#### Activity
Print every record exactly, omitting none.
(Data supplied)
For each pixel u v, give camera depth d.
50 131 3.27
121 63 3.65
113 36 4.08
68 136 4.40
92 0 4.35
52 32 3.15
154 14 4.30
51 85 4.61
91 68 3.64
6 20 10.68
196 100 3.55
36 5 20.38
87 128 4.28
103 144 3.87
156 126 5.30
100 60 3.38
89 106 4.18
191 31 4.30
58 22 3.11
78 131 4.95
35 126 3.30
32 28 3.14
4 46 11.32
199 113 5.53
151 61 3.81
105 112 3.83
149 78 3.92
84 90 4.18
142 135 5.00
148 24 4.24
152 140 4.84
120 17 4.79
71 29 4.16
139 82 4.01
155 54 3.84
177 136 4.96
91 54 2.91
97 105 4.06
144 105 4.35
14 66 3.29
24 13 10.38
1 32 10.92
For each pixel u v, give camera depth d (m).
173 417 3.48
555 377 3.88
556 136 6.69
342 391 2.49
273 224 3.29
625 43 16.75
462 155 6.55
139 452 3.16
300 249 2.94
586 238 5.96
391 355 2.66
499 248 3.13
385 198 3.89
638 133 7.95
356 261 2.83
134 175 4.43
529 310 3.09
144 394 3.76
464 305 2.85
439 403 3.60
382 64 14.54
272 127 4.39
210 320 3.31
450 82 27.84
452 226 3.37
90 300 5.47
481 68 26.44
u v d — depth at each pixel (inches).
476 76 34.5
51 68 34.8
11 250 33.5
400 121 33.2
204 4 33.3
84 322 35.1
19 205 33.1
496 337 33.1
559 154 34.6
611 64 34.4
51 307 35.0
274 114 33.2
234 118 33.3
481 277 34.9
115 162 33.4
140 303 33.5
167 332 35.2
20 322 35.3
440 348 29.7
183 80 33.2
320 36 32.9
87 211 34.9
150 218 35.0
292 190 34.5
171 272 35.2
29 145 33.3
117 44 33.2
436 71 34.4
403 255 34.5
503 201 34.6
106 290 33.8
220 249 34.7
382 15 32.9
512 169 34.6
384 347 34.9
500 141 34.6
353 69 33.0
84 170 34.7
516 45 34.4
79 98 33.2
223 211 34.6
(End Data supplied)
#### Answer box
For each pixel u v, give camera depth d.
50 131 3.27
121 63 3.65
113 36 4.08
68 136 4.40
92 0 4.35
52 32 3.15
154 14 4.30
51 85 4.61
91 68 3.64
6 20 10.68
196 100 3.55
36 5 20.38
87 128 4.28
103 144 3.87
156 126 5.30
100 60 3.38
89 106 4.18
191 31 4.30
58 22 3.11
78 131 4.95
35 126 3.30
32 28 3.14
4 46 11.32
199 113 5.53
151 61 3.81
105 112 3.83
149 78 3.92
84 90 4.18
142 135 5.00
148 24 4.24
152 140 4.84
120 17 4.79
71 29 4.16
139 82 4.01
155 54 3.84
177 136 4.96
91 54 2.91
97 105 4.06
144 105 4.35
14 66 3.29
24 13 10.38
1 32 10.92
For each pixel u v, give camera depth d (m).
173 417 3.48
555 377 3.88
556 136 6.69
342 391 2.49
273 224 3.29
625 43 16.75
462 155 6.55
139 452 3.16
300 249 2.94
586 238 5.96
391 355 2.66
499 248 3.13
385 198 3.89
638 133 7.95
356 261 2.83
134 175 4.43
529 310 3.09
144 394 3.76
464 305 2.85
439 403 3.60
382 64 14.54
272 127 4.39
210 320 3.31
450 82 27.84
452 226 3.37
90 300 5.47
481 68 26.44
u v d — depth at each pixel (inches).
476 76 34.5
51 68 34.8
11 250 33.5
400 121 33.2
204 4 33.3
84 322 35.1
19 205 33.1
496 337 33.1
559 154 34.6
611 64 34.4
51 307 35.0
274 114 33.2
234 118 33.3
481 277 34.9
115 162 33.4
140 303 33.5
167 332 35.2
20 322 35.3
440 348 29.7
183 80 33.2
320 36 32.9
87 211 34.9
150 218 35.0
292 190 34.5
171 272 35.2
29 145 33.3
117 44 33.2
436 71 34.4
403 255 34.5
503 201 34.6
106 290 33.8
220 249 34.7
382 15 32.9
512 169 34.6
384 347 34.9
500 141 34.6
353 69 33.0
84 170 34.7
516 45 34.4
79 98 33.2
223 211 34.6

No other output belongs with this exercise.